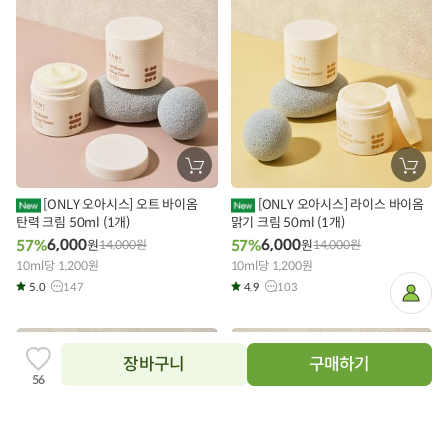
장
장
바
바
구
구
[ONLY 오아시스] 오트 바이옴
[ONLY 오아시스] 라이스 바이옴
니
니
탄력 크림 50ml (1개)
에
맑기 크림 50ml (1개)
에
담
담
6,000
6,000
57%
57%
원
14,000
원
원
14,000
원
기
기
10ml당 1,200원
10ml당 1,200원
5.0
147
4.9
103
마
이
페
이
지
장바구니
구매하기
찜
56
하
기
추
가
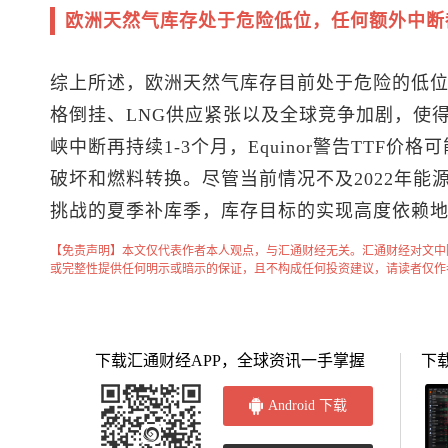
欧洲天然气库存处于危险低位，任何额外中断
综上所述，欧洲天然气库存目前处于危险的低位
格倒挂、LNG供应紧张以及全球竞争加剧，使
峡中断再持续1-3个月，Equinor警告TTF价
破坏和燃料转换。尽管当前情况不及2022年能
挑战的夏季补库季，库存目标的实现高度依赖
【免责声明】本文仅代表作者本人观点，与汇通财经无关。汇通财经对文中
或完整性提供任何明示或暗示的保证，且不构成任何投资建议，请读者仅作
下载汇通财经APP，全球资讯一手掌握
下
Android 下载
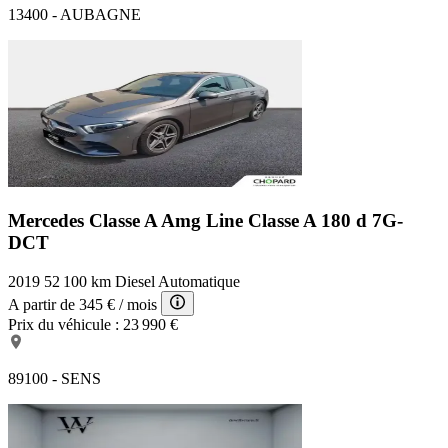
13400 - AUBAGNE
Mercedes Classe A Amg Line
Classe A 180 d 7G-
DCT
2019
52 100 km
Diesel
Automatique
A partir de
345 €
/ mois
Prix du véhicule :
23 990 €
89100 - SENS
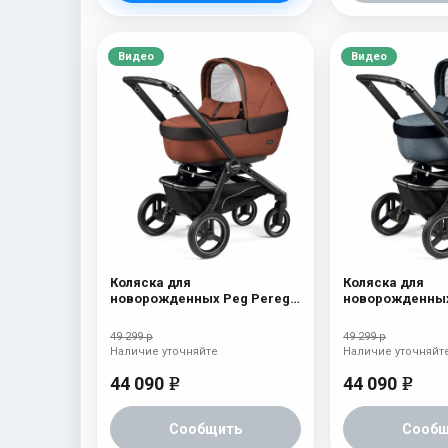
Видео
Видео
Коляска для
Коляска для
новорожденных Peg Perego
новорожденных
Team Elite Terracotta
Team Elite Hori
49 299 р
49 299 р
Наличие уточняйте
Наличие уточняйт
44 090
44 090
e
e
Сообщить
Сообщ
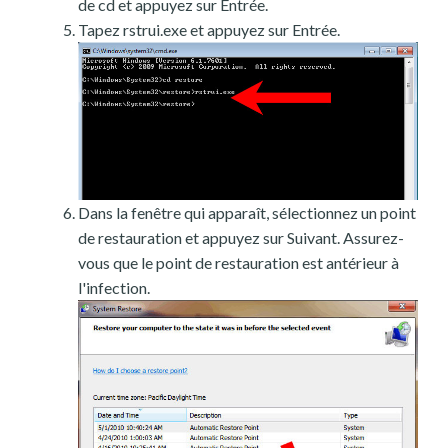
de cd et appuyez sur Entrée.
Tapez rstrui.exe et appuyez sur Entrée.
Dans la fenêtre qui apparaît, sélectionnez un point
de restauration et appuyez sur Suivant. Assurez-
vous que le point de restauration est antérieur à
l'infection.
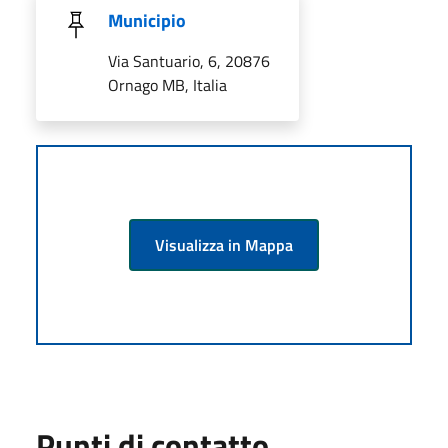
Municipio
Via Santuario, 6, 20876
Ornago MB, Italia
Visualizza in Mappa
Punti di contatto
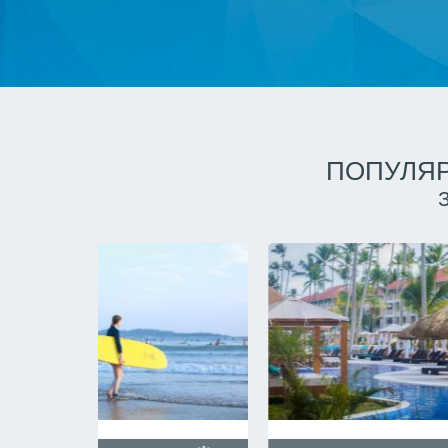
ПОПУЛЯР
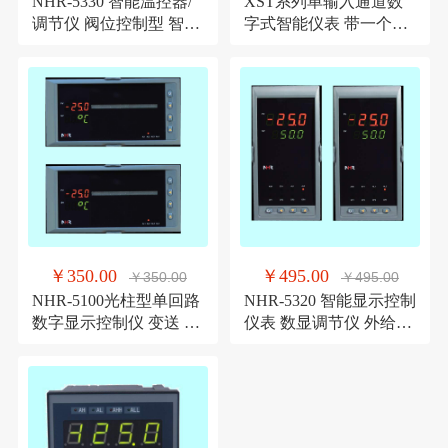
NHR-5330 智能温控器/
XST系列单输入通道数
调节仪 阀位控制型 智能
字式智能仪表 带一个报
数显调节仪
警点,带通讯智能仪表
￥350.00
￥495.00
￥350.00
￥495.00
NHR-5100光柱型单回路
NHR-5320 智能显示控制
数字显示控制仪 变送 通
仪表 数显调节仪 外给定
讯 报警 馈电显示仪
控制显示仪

--

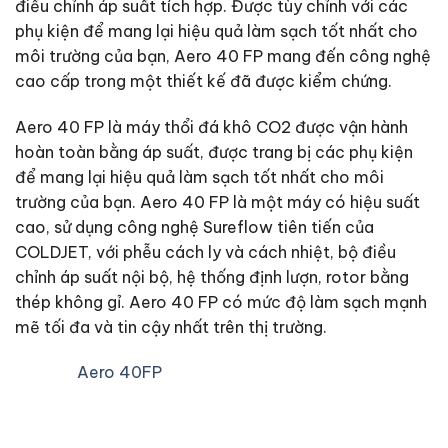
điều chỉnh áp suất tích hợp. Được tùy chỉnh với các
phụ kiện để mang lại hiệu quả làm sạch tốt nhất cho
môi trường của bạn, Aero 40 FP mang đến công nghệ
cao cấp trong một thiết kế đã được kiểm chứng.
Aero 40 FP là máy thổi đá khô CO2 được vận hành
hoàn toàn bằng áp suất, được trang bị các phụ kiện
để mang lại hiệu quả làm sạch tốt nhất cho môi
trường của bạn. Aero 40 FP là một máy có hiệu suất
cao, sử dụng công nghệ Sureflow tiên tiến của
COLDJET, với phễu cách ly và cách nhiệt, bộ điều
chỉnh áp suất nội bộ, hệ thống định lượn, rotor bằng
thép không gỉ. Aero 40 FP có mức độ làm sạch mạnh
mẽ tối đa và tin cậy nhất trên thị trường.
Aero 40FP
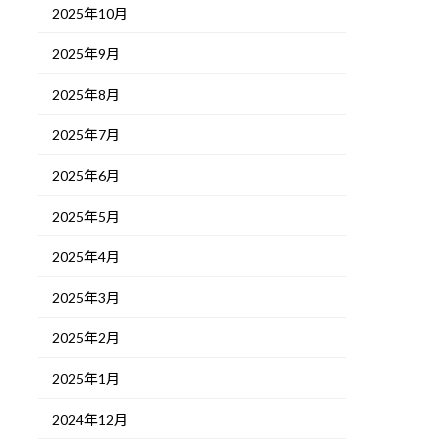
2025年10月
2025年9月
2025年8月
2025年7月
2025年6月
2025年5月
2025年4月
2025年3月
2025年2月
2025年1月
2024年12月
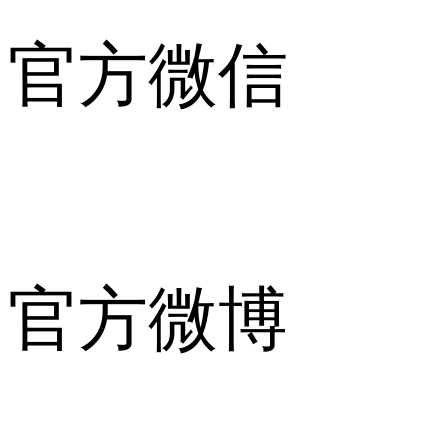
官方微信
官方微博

What the task asks:
Turn the stretch of the listing from the line containing "điều chỉnh áp" through the line containing "trường của bạn." into a numbered list, with one line per item and any blank lines left out.

Answer to this problem:
1. điều chỉnh áp suất tích hợp. Được tùy chỉnh với các
2. phụ kiện để mang lại hiệu quả làm sạch tốt nhất cho
3. môi trường của bạn, Aero 40 FP mang đến công nghệ
4. cao cấp trong một thiết kế đã được kiểm chứng.
5. Aero 40 FP là máy thổi đá khô CO2 được vận hành
6. hoàn toàn bằng áp suất, được trang bị các phụ kiện
7. để mang lại hiệu quả làm sạch tốt nhất cho môi
8. trường của bạn. Aero 40 FP là một máy có hiệu suất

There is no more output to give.